• [Entries supplied]
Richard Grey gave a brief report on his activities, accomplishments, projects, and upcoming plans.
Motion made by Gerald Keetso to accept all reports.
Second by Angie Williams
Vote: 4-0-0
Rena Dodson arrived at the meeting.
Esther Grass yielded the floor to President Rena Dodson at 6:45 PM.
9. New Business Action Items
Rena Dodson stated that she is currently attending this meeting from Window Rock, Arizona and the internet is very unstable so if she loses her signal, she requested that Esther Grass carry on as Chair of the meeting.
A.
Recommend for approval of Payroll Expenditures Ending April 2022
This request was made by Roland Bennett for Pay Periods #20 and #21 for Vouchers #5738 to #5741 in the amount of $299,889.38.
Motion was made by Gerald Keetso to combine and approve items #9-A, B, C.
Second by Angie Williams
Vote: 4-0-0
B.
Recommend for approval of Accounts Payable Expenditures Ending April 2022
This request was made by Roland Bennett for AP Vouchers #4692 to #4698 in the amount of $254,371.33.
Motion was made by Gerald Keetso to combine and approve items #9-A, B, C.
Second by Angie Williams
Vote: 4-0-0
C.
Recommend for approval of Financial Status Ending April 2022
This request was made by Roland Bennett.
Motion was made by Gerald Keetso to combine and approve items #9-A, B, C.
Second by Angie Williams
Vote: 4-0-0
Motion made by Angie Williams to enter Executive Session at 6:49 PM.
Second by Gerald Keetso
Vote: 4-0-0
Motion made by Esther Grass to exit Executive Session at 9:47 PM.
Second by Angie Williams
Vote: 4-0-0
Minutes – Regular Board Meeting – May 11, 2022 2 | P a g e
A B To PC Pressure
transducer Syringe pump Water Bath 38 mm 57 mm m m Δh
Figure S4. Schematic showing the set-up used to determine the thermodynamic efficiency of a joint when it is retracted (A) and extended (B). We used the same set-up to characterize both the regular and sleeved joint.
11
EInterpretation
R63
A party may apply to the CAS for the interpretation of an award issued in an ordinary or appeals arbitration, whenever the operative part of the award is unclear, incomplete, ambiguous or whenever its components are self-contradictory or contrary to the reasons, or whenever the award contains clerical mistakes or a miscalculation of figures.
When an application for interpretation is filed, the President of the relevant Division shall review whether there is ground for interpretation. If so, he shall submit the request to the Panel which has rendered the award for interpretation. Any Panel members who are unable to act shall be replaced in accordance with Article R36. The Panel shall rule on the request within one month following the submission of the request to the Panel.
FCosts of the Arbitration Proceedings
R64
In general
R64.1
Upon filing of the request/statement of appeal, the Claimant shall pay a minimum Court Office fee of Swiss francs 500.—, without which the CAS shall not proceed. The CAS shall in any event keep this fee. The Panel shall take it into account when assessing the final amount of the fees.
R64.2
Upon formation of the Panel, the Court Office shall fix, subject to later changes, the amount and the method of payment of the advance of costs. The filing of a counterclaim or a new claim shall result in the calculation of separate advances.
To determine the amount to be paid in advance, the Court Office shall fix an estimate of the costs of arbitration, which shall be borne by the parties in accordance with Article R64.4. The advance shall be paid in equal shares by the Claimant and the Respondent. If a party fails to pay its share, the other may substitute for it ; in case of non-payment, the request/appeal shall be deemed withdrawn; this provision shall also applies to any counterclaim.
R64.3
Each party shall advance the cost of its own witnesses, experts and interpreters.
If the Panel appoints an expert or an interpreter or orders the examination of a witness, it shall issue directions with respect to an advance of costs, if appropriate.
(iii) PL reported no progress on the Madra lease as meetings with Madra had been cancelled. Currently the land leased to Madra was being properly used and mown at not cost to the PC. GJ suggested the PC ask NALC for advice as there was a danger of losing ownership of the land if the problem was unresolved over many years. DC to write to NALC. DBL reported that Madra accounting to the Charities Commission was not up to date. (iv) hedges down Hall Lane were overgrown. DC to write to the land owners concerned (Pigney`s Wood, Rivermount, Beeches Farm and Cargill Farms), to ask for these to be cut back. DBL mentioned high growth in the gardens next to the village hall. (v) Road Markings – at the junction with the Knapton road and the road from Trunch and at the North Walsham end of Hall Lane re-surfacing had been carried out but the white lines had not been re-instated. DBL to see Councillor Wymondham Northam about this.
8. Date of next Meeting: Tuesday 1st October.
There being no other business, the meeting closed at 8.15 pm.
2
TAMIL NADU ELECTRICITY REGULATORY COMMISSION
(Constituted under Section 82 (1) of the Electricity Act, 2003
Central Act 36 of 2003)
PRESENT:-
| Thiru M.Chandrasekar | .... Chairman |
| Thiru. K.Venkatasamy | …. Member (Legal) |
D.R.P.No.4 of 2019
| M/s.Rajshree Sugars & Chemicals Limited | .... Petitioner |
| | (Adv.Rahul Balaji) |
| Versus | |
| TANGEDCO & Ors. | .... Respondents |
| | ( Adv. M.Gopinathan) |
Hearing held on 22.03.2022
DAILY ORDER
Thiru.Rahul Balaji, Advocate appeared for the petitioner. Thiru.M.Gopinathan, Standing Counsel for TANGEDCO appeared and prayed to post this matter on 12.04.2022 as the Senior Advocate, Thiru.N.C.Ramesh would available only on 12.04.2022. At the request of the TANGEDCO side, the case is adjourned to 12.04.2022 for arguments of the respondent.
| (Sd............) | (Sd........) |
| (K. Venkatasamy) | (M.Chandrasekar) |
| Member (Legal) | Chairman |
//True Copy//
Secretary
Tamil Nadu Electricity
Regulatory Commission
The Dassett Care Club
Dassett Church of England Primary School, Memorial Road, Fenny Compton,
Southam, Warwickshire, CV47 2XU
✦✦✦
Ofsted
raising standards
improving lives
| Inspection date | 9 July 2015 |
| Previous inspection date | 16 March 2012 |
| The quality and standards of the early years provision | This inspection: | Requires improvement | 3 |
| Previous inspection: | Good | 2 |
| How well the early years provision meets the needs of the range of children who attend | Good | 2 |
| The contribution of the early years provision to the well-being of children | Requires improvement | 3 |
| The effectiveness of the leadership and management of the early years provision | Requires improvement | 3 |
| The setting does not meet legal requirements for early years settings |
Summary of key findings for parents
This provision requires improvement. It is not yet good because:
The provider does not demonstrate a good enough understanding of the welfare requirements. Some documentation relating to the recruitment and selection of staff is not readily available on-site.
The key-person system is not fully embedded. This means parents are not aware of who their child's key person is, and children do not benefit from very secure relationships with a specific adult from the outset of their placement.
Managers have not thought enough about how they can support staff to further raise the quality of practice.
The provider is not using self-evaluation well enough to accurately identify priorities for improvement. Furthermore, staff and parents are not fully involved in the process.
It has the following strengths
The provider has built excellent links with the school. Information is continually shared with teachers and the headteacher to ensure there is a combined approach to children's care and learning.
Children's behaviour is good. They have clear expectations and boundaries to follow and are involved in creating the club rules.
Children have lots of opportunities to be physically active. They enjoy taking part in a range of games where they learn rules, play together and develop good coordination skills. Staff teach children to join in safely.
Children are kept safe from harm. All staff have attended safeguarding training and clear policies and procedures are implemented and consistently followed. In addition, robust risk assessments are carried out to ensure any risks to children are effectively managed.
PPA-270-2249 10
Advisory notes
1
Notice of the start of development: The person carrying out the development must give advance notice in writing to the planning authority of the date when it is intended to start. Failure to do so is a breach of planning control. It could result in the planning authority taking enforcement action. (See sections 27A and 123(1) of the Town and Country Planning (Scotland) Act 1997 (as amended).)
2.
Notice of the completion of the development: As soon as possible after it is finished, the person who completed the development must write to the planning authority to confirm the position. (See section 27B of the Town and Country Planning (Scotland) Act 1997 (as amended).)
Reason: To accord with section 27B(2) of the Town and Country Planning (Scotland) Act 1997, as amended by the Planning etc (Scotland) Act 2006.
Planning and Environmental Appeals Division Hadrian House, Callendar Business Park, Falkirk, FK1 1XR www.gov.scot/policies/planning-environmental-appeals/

• [Exercise description]
What is needed is an exact repetition of all the entries above.

• [Exercise solution]
Richard Grey gave a brief report on his activities, accomplishments, projects, and upcoming plans.
Motion made by Gerald Keetso to accept all reports.
Second by Angie Williams
Vote: 4-0-0
Rena Dodson arrived at the meeting.
Esther Grass yielded the floor to President Rena Dodson at 6:45 PM.
9. New Business Action Items
Rena Dodson stated that she is currently attending this meeting from Window Rock, Arizona and the internet is very unstable so if she loses her signal, she requested that Esther Grass carry on as Chair of the meeting.
A.
Recommend for approval of Payroll Expenditures Ending April 2022
This request was made by Roland Bennett for Pay Periods #20 and #21 for Vouchers #5738 to #5741 in the amount of $299,889.38.
Motion was made by Gerald Keetso to combine and approve items #9-A, B, C.
Second by Angie Williams
Vote: 4-0-0
B.
Recommend for approval of Accounts Payable Expenditures Ending April 2022
This request was made by Roland Bennett for AP Vouchers #4692 to #4698 in the amount of $254,371.33.
Motion was made by Gerald Keetso to combine and approve items #9-A, B, C.
Second by Angie Williams
Vote: 4-0-0
C.
Recommend for approval of Financial Status Ending April 2022
This request was made by Roland Bennett.
Motion was made by Gerald Keetso to combine and approve items #9-A, B, C.
Second by Angie Williams
Vote: 4-0-0
Motion made by Angie Williams to enter Executive Session at 6:49 PM.
Second by Gerald Keetso
Vote: 4-0-0
Motion made by Esther Grass to exit Executive Session at 9:47 PM.
Second by Angie Williams
Vote: 4-0-0
Minutes – Regular Board Meeting – May 11, 2022 2 | P a g e
A B To PC Pressure
transducer Syringe pump Water Bath 38 mm 57 mm m m Δh
Figure S4. Schematic showing the set-up used to determine the thermodynamic efficiency of a joint when it is retracted (A) and extended (B). We used the same set-up to characterize both the regular and sleeved joint.
11
EInterpretation
R63
A party may apply to the CAS for the interpretation of an award issued in an ordinary or appeals arbitration, whenever the operative part of the award is unclear, incomplete, ambiguous or whenever its components are self-contradictory or contrary to the reasons, or whenever the award contains clerical mistakes or a miscalculation of figures.
When an application for interpretation is filed, the President of the relevant Division shall review whether there is ground for interpretation. If so, he shall submit the request to the Panel which has rendered the award for interpretation. Any Panel members who are unable to act shall be replaced in accordance with Article R36. The Panel shall rule on the request within one month following the submission of the request to the Panel.
FCosts of the Arbitration Proceedings
R64
In general
R64.1
Upon filing of the request/statement of appeal, the Claimant shall pay a minimum Court Office fee of Swiss francs 500.—, without which the CAS shall not proceed. The CAS shall in any event keep this fee. The Panel shall take it into account when assessing the final amount of the fees.
R64.2
Upon formation of the Panel, the Court Office shall fix, subject to later changes, the amount and the method of payment of the advance of costs. The filing of a counterclaim or a new claim shall result in the calculation of separate advances.
To determine the amount to be paid in advance, the Court Office shall fix an estimate of the costs of arbitration, which shall be borne by the parties in accordance with Article R64.4. The advance shall be paid in equal shares by the Claimant and the Respondent. If a party fails to pay its share, the other may substitute for it ; in case of non-payment, the request/appeal shall be deemed withdrawn; this provision shall also applies to any counterclaim.
R64.3
Each party shall advance the cost of its own witnesses, experts and interpreters.
If the Panel appoints an expert or an interpreter or orders the examination of a witness, it shall issue directions with respect to an advance of costs, if appropriate.
(iii) PL reported no progress on the Madra lease as meetings with Madra had been cancelled. Currently the land leased to Madra was being properly used and mown at not cost to the PC. GJ suggested the PC ask NALC for advice as there was a danger of losing ownership of the land if the problem was unresolved over many years. DC to write to NALC. DBL reported that Madra accounting to the Charities Commission was not up to date. (iv) hedges down Hall Lane were overgrown. DC to write to the land owners concerned (Pigney`s Wood, Rivermount, Beeches Farm and Cargill Farms), to ask for these to be cut back. DBL mentioned high growth in the gardens next to the village hall. (v) Road Markings – at the junction with the Knapton road and the road from Trunch and at the North Walsham end of Hall Lane re-surfacing had been carried out but the white lines had not been re-instated. DBL to see Councillor Wymondham Northam about this.
8. Date of next Meeting: Tuesday 1st October.
There being no other business, the meeting closed at 8.15 pm.
2
TAMIL NADU ELECTRICITY REGULATORY COMMISSION
(Constituted under Section 82 (1) of the Electricity Act, 2003
Central Act 36 of 2003)
PRESENT:-
| Thiru M.Chandrasekar | .... Chairman |
| Thiru. K.Venkatasamy | …. Member (Legal) |
D.R.P.No.4 of 2019
| M/s.Rajshree Sugars & Chemicals Limited | .... Petitioner |
| | (Adv.Rahul Balaji) |
| Versus | |
| TANGEDCO & Ors. | .... Respondents |
| | ( Adv. M.Gopinathan) |
Hearing held on 22.03.2022
DAILY ORDER
Thiru.Rahul Balaji, Advocate appeared for the petitioner. Thiru.M.Gopinathan, Standing Counsel for TANGEDCO appeared and prayed to post this matter on 12.04.2022 as the Senior Advocate, Thiru.N.C.Ramesh would available only on 12.04.2022. At the request of the TANGEDCO side, the case is adjourned to 12.04.2022 for arguments of the respondent.
| (Sd............) | (Sd........) |
| (K. Venkatasamy) | (M.Chandrasekar) |
| Member (Legal) | Chairman |
//True Copy//
Secretary
Tamil Nadu Electricity
Regulatory Commission
The Dassett Care Club
Dassett Church of England Primary School, Memorial Road, Fenny Compton,
Southam, Warwickshire, CV47 2XU
✦✦✦
Ofsted
raising standards
improving lives
| Inspection date | 9 July 2015 |
| Previous inspection date | 16 March 2012 |
| The quality and standards of the early years provision | This inspection: | Requires improvement | 3 |
| Previous inspection: | Good | 2 |
| How well the early years provision meets the needs of the range of children who attend | Good | 2 |
| The contribution of the early years provision to the well-being of children | Requires improvement | 3 |
| The effectiveness of the leadership and management of the early years provision | Requires improvement | 3 |
| The setting does not meet legal requirements for early years settings |
Summary of key findings for parents
This provision requires improvement. It is not yet good because:
The provider does not demonstrate a good enough understanding of the welfare requirements. Some documentation relating to the recruitment and selection of staff is not readily available on-site.
The key-person system is not fully embedded. This means parents are not aware of who their child's key person is, and children do not benefit from very secure relationships with a specific adult from the outset of their placement.
Managers have not thought enough about how they can support staff to further raise the quality of practice.
The provider is not using self-evaluation well enough to accurately identify priorities for improvement. Furthermore, staff and parents are not fully involved in the process.
It has the following strengths
The provider has built excellent links with the school. Information is continually shared with teachers and the headteacher to ensure there is a combined approach to children's care and learning.
Children's behaviour is good. They have clear expectations and boundaries to follow and are involved in creating the club rules.
Children have lots of opportunities to be physically active. They enjoy taking part in a range of games where they learn rules, play together and develop good coordination skills. Staff teach children to join in safely.
Children are kept safe from harm. All staff have attended safeguarding training and clear policies and procedures are implemented and consistently followed. In addition, robust risk assessments are carried out to ensure any risks to children are effectively managed.
PPA-270-2249 10
Advisory notes
1
Notice of the start of development: The person carrying out the development must give advance notice in writing to the planning authority of the date when it is intended to start. Failure to do so is a breach of planning control. It could result in the planning authority taking enforcement action. (See sections 27A and 123(1) of the Town and Country Planning (Scotland) Act 1997 (as amended).)
2.
Notice of the completion of the development: As soon as possible after it is finished, the person who completed the development must write to the planning authority to confirm the position. (See section 27B of the Town and Country Planning (Scotland) Act 1997 (as amended).)
Reason: To accord with section 27B(2) of the Town and Country Planning (Scotland) Act 1997, as amended by the Planning etc (Scotland) Act 2006.
Planning and Environmental Appeals Division Hadrian House, Callendar Business Park, Falkirk, FK1 1XR www.gov.scot/policies/planning-environmental-appeals/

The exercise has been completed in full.